### THE TASK:
Look below for the line that has "nd a car review"; output exactly from it through the line that has "the public eye", and leave the pictures out.

··········

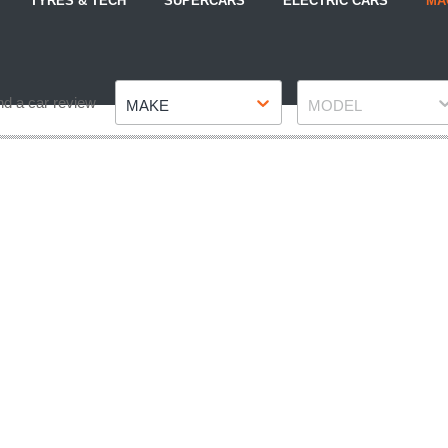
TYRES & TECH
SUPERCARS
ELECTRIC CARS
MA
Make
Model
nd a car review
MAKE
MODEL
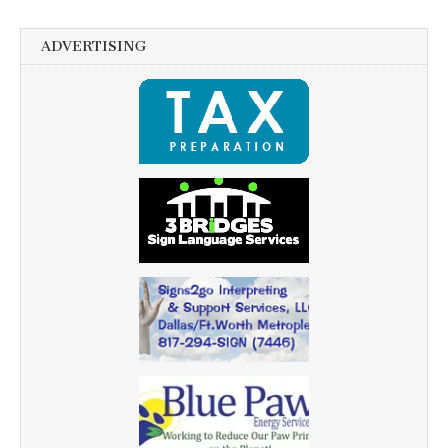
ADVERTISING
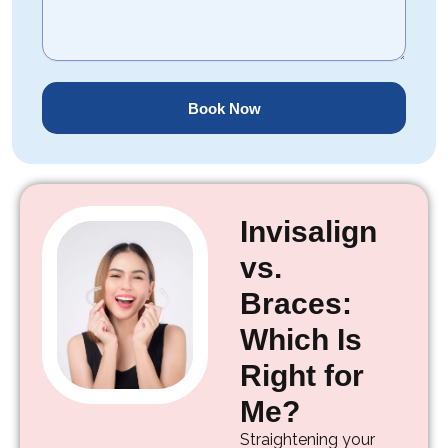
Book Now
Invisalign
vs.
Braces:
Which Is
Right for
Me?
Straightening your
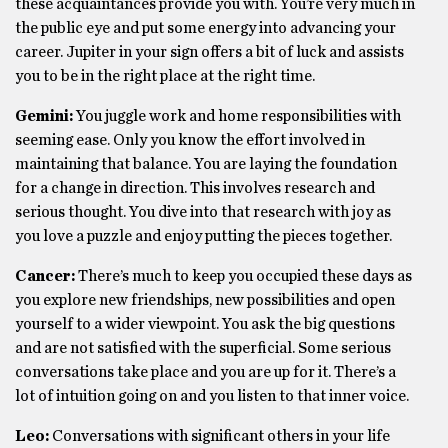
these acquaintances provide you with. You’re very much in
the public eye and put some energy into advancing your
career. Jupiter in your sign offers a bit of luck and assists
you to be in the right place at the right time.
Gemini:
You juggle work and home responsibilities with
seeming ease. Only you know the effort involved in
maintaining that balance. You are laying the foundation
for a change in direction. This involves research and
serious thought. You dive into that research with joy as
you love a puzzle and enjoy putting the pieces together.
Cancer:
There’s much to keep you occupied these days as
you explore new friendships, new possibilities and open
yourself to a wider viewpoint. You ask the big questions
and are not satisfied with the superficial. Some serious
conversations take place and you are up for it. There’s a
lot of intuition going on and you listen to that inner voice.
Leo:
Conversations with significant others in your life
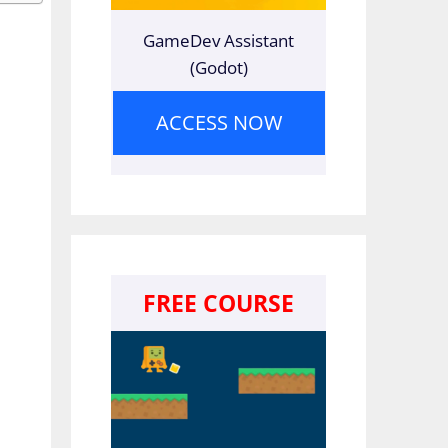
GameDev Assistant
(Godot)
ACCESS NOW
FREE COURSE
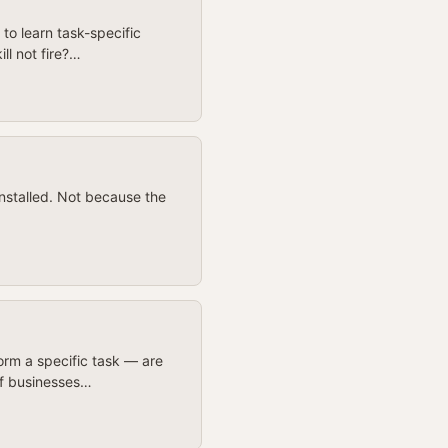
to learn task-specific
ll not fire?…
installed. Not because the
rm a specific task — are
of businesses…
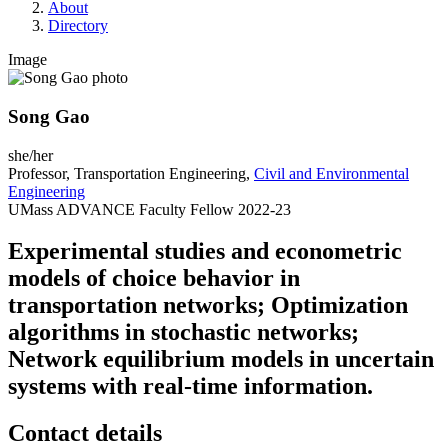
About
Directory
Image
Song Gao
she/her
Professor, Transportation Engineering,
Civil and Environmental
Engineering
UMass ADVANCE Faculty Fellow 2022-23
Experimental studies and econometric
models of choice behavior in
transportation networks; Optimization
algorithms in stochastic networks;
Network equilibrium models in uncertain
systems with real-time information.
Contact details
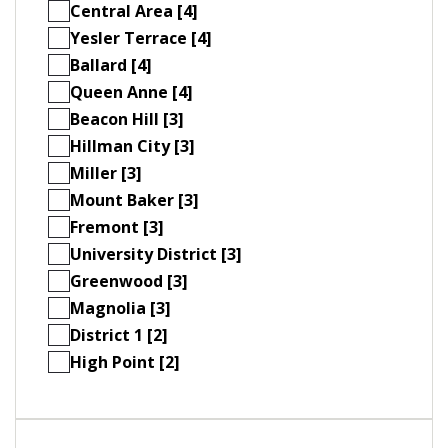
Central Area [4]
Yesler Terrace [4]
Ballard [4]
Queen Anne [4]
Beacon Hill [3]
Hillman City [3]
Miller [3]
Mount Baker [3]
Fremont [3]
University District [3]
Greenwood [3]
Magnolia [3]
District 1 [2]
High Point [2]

··········

### RESPONSE:
nd a car review
MAKE
MODEL
ADVERTISING
Book Now
Invisalign
vs.
Braces:
Which Is
Right for
Me?
Straightening your
these acquaintances provide you with. You’re very much in
the public eye and put some energy into advancing your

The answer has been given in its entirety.